The city has detected 110 cases of “pediatric multi-system inflammatory syndrome” in children as of Friday – up by 58 since Tuesday. A 5-year-old boy has died of the condition in the city already.
Twenty-four percent of them are black, 14% are Hispanic, 10% are Asian and 9% are white, according to incomplete and preliminary data shared by Mayor de Blasio Friday.
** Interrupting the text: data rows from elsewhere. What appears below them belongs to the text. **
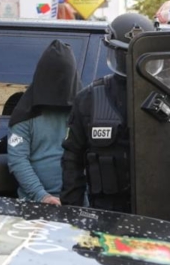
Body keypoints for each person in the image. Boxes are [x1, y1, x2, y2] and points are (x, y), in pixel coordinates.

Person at [61, 13, 156, 212]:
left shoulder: (168, 96)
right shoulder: (89, 98)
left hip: (157, 209)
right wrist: (72, 210)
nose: (130, 60)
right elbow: (72, 158)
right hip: (107, 210)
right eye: (125, 53)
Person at [7, 40, 80, 204]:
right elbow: (18, 160)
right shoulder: (25, 114)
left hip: (78, 201)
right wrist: (42, 196)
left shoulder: (82, 112)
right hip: (34, 203)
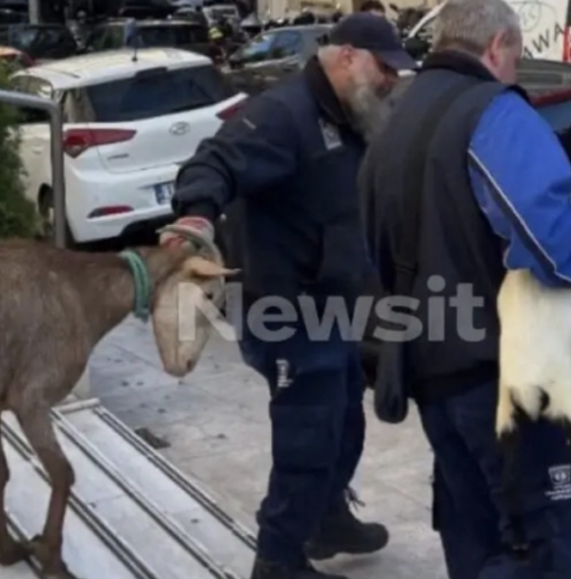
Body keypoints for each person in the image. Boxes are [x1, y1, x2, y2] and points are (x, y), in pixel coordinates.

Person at [160, 13, 417, 579]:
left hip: (329, 305)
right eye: (384, 69)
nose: (391, 81)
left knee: (344, 417)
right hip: (283, 307)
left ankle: (325, 517)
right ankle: (277, 556)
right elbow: (214, 161)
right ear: (348, 56)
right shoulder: (285, 113)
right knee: (307, 430)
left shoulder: (349, 112)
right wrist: (197, 214)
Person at [359, 0, 571, 578]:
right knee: (545, 546)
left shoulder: (392, 117)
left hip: (429, 371)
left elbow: (374, 249)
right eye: (516, 58)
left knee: (472, 536)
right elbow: (560, 254)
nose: (515, 70)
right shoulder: (494, 114)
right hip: (501, 378)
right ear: (497, 47)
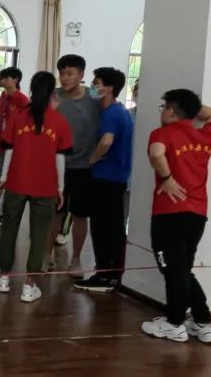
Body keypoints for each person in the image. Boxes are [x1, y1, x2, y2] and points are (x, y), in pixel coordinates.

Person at [140, 89, 211, 344]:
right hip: (197, 213)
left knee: (173, 270)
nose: (162, 111)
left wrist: (167, 178)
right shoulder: (205, 135)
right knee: (183, 270)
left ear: (172, 111)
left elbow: (156, 153)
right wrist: (191, 106)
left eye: (165, 107)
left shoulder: (162, 133)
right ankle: (202, 322)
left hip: (169, 213)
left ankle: (174, 323)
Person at [0, 71, 73, 303]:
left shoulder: (18, 116)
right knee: (39, 235)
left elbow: (8, 150)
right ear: (52, 92)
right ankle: (30, 285)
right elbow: (60, 158)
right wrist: (60, 188)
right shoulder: (59, 121)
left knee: (9, 230)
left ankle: (4, 277)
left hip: (17, 183)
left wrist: (4, 180)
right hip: (46, 187)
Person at [74, 67, 134, 292]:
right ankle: (111, 272)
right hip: (114, 178)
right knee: (113, 227)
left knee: (103, 228)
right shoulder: (119, 111)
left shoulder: (112, 113)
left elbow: (107, 141)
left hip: (106, 178)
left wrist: (93, 158)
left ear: (108, 89)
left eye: (96, 83)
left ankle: (104, 275)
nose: (92, 87)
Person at [48, 54, 101, 277]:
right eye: (61, 73)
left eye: (70, 73)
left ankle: (76, 259)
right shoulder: (54, 96)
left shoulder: (94, 96)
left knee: (80, 215)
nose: (64, 78)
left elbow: (112, 111)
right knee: (55, 212)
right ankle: (47, 254)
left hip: (85, 167)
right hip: (58, 165)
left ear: (81, 75)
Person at [0, 67, 28, 225]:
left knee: (8, 176)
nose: (1, 81)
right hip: (0, 141)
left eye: (5, 78)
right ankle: (2, 201)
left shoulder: (22, 100)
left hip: (12, 144)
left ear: (15, 80)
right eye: (0, 78)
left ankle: (2, 212)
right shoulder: (3, 96)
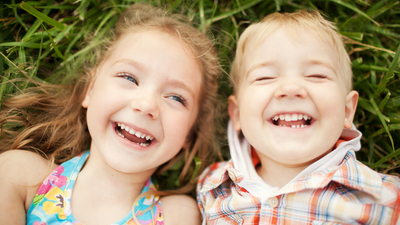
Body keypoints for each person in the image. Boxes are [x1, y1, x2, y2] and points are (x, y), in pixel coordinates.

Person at [0, 3, 220, 225]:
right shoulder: (21, 176)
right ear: (90, 89)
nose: (146, 105)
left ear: (190, 133)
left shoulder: (177, 215)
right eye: (129, 78)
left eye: (176, 98)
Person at [197, 10, 400, 224]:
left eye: (316, 75)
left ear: (347, 110)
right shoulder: (210, 186)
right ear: (236, 114)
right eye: (265, 77)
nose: (291, 88)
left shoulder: (386, 197)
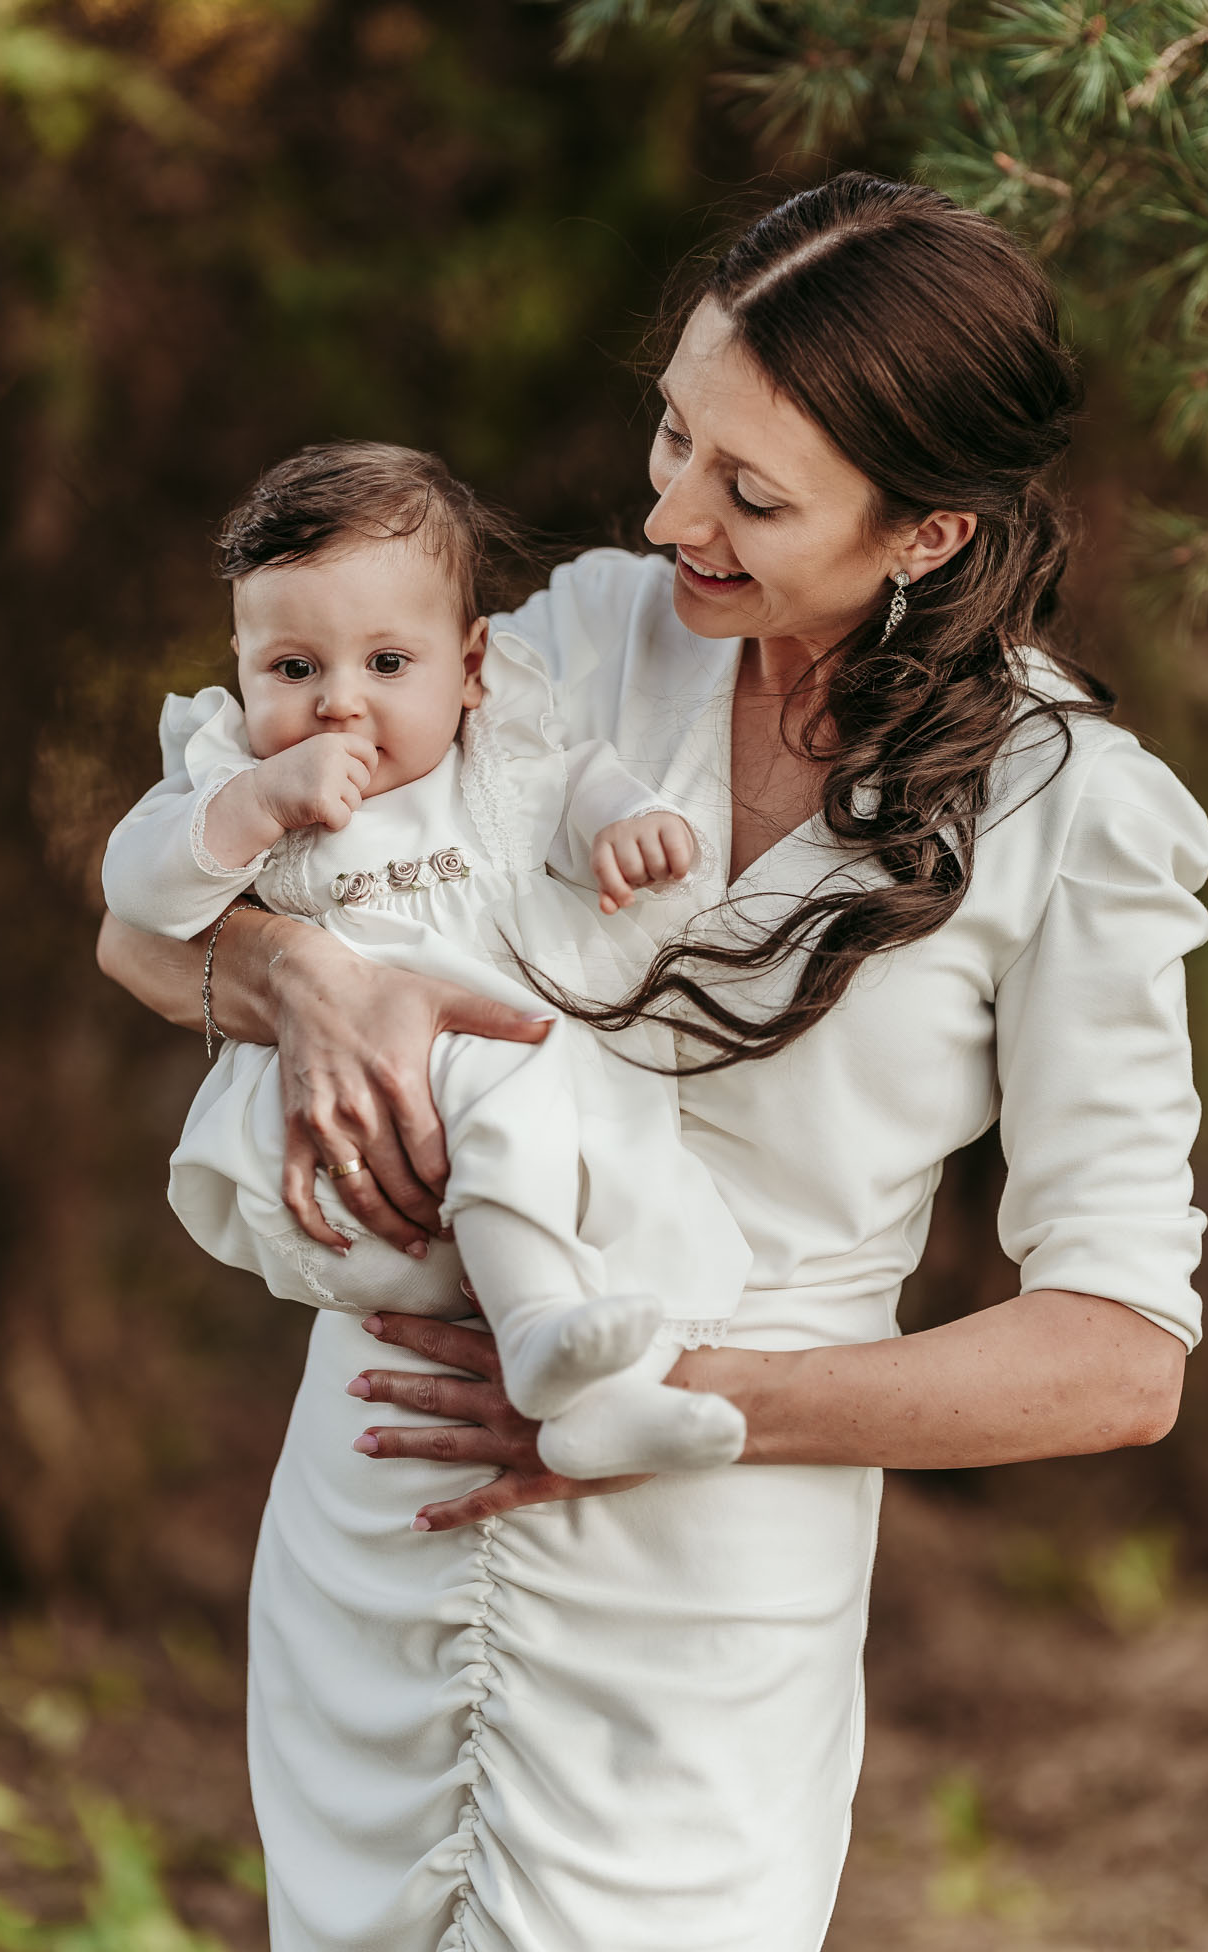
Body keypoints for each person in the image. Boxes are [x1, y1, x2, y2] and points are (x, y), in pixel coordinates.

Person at [97, 173, 1208, 1952]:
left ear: (924, 531)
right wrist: (307, 981)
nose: (665, 508)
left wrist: (683, 1395)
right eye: (674, 431)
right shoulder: (573, 641)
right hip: (381, 1499)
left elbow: (1115, 1356)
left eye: (747, 491)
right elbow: (148, 933)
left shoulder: (1075, 816)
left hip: (703, 1584)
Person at [101, 441, 753, 1481]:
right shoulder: (235, 776)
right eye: (293, 668)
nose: (338, 703)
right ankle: (535, 1330)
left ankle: (598, 1407)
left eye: (387, 664)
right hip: (354, 1145)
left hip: (513, 1138)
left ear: (473, 665)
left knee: (613, 1168)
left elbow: (578, 780)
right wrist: (256, 805)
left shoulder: (495, 765)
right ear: (241, 662)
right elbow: (137, 897)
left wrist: (626, 823)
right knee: (505, 1073)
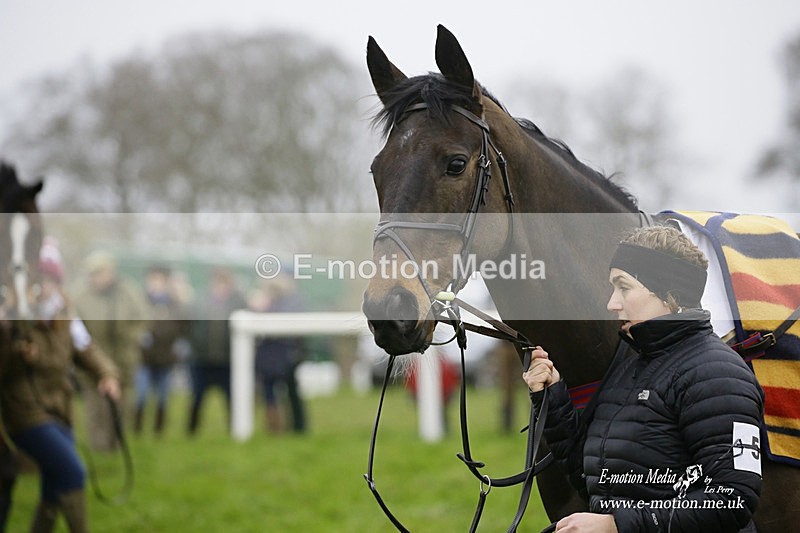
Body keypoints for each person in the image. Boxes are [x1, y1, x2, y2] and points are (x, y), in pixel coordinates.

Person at [522, 225, 764, 532]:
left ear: (670, 295)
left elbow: (733, 500)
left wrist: (615, 526)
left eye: (623, 287)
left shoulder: (719, 373)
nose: (612, 303)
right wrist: (552, 397)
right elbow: (594, 480)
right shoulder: (630, 367)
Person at [0, 239, 121, 532]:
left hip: (60, 410)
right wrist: (17, 352)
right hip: (25, 413)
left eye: (50, 278)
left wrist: (108, 375)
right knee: (73, 471)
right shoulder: (12, 317)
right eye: (38, 278)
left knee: (56, 481)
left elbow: (87, 349)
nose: (45, 285)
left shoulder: (64, 313)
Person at [72, 250, 148, 452]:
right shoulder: (80, 296)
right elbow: (76, 328)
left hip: (124, 359)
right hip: (93, 361)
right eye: (96, 273)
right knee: (96, 405)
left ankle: (117, 443)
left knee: (121, 404)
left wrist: (130, 336)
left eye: (104, 272)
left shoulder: (128, 292)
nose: (101, 277)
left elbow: (142, 319)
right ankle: (99, 447)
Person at [187, 267, 246, 435]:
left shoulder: (238, 302)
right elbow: (189, 327)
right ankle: (191, 431)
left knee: (232, 399)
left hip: (227, 361)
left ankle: (235, 431)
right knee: (197, 398)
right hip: (202, 359)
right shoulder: (199, 301)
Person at [134, 265, 186, 436]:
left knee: (163, 397)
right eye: (153, 279)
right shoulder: (140, 301)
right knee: (141, 395)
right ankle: (137, 430)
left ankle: (158, 431)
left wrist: (178, 343)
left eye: (160, 280)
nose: (156, 284)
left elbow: (181, 327)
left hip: (165, 357)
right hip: (144, 357)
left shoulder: (174, 304)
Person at [253, 273, 307, 434]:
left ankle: (284, 428)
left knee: (282, 393)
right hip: (280, 355)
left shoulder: (281, 304)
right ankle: (286, 427)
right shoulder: (286, 302)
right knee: (283, 393)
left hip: (279, 355)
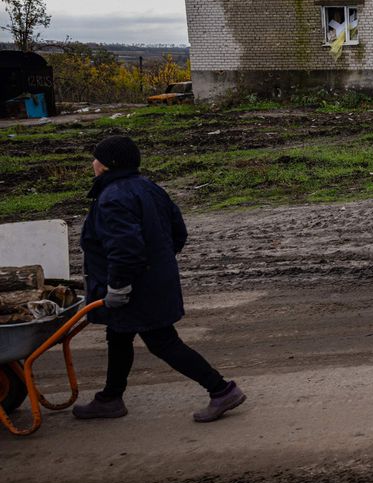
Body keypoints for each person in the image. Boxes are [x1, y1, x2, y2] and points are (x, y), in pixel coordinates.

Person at [72, 135, 246, 422]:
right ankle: (111, 398)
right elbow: (178, 232)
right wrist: (159, 263)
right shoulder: (149, 188)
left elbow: (125, 249)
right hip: (151, 281)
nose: (93, 163)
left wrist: (118, 285)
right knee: (118, 335)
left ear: (106, 166)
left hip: (134, 288)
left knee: (162, 342)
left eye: (96, 158)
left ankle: (221, 389)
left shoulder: (113, 198)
The race was unknown for 38% of those cases, so the demographic breakdown may change.
Black and Hispanic New Yorkers also account for the most reported deaths from coronavirus in the city.
De Blasio said the initial findings were “sobering.”
“I’m very much concerned that this looks like it’s tracking the same disparities we’ve seen throughout this crisis and that is something we have to address very, very aggressively with everything we’ve got,” he said during a remote briefing.
The city said 54% of kids in the city found with the syndrome tested positive for coronavirus or were found to have antibodies suggesting they were infected and recovered from COVID-19.
Health officials are scrambling to better understand the new syndrome, though they’ve acknowledged they don’t know why kids are susceptible to it, how long the condition takes to manifest or the likelihood of developing it. The city said doctors should be called if children have symptoms including persistent fever, very red eyes, swollen limbs, rashes, abdominal pain, vomiting or diarrhea.
Some of the detected cases, 35%, were in children under 4 years old, preliminary data show. A quarter of the case include kids from 5 to 9 years old, 24% were in those aged 10 to 14 and 16% were in young adults from 15 to 21.
The city said 57% of the children with the syndrome are male and 43% are female.